A host of Indian companies led by airlines, hotels, travel and tourism, real estate and media are expected to fall into a financial crisis, as their cash flows dried up due to the nationwide lockdown announced by the Indian government to contain the Coronavirus pandemic.

“We want to see immediate action by August end. Debt restructuring is important if the companies need to survive and do not lay off employees,” said the CEO of an airline asking not to be quoted.

RBI governor Shaktikanta Das said today that disruptions caused by Covid-19 have led to increased financial stress for all borrowers. “A large number of firms that otherwise maintain a good track record under existing promoters face the challenge of their debt burden becoming disproportionate, relative to their cash flow generation abilities. This can potentially impact their long-term viability and pose significant financial stability risks if it becomes widespread. Accordingly, it has been decided to provide a window under the June 7 Prudential Framework to enable lenders to implement a resolution plan in respect of eligible corporate exposures - without change in ownership - as well as personal loans, while classifying such exposures as standard assets, subject to specified conditions,” he said.

Ramesh Nair, CEO and Country Head (India), JLL, said that in response to the cumulative rate cut of 115 bps announced since February 2020, banks have already transmitted 70-90 bps in their home loan portfolio, being the fastest transmission. “Today's measures will continue to play a significant role to tide over the short-term challenges faced by the corporates and will give them a breather to focus on restarting their business operations. However, one-time restructuring of loans would have given the much needed respite to the real estate sector which has been facing headwinds due to the pandemic,” Nair said.

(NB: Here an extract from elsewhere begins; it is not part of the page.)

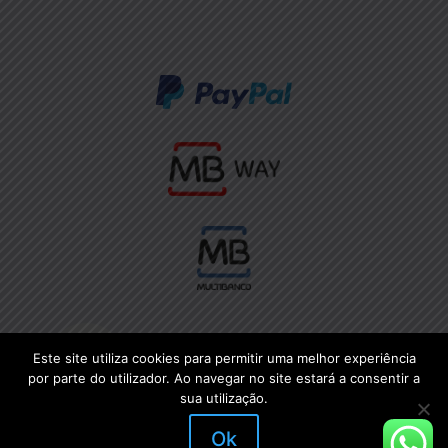
Este site utiliza cookies para permitir uma melhor experiência
por parte do utilizador. Ao navegar no site estará a consentir a
sua utilização.
Ok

Nair said the real estate sector too is yet to see the full swing impact of measures announced earlier. The sector saw a decline in H1 2020 in residential sales across the top seven cities, while launches remained constrained on the back of bleak economic environment and muted consumer sentiment. However, recovery in the residential market is imminent and its green shoots would first emerge in the affordable and mid segments across top cities in the country. While economic growth is expected to be under pressure, he said.

The MPC committee also changed the weightage of priority sector lending (PSL) in favour of neglected districts and good news for start-ups and renewable energy sector is that these have been brought under PSL.

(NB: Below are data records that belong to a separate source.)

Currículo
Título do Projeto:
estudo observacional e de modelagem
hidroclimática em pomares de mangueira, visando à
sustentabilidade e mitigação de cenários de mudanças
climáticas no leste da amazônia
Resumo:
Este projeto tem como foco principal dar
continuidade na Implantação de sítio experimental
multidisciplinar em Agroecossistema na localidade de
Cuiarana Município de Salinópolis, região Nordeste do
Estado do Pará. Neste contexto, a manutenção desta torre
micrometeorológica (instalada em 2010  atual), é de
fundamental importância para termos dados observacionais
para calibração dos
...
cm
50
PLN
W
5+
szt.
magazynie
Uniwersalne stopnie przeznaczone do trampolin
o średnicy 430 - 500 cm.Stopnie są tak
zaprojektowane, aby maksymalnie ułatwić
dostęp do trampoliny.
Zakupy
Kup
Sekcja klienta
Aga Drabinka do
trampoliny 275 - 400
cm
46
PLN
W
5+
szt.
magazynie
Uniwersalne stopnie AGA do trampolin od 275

The crisis in the Indian corporate sector and need for relief can be gauged by the fact that the pace of contraction of industrial production, measured by the index of industrial production (IIP), moderated to negative 34.7 per cent in May from negative 57.6 per cent a month ago, with the easing of lockdowns in different parts of the country, the RBI said today.

All manufacturing sub-sectors, except pharmaceuticals, remained in negative territory. The output of core industries in June contracted for the fourth successive month though with a considerable moderation. The RBI’s business assessment index (BAI) for the first quarter of 2020-21 hit its lowest mark in the survey’s history. The manufacturing PMI remained in contraction, shrinking further to 46 in July from 47.2 in the preceding month.

The RBI had already announced debt moratorium for Indian corporates for six months as soon as the lockdown was announced. This helped many corporates to conserve cash and re-start their operations. Yet, CEOs say it is not enough as consumer demand has not picked up to pre-Covid level and they would need a helping hand.